ABOUT THIS TASK
Every record is to be restated exactly, with nothing left out.

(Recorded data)
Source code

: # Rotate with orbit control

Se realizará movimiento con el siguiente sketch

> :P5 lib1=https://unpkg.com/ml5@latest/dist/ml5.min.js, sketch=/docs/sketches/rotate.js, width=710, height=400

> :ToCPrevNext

WRITTEN REPLY
Source code

: # Rotate with orbit control

Se realizará movimiento con el siguiente sketch

> :P5 lib1=https://unpkg.com/ml5@latest/dist/ml5.min.js, sketch=/docs/sketches/rotate.js, width=710, height=400

> :ToCPrevNext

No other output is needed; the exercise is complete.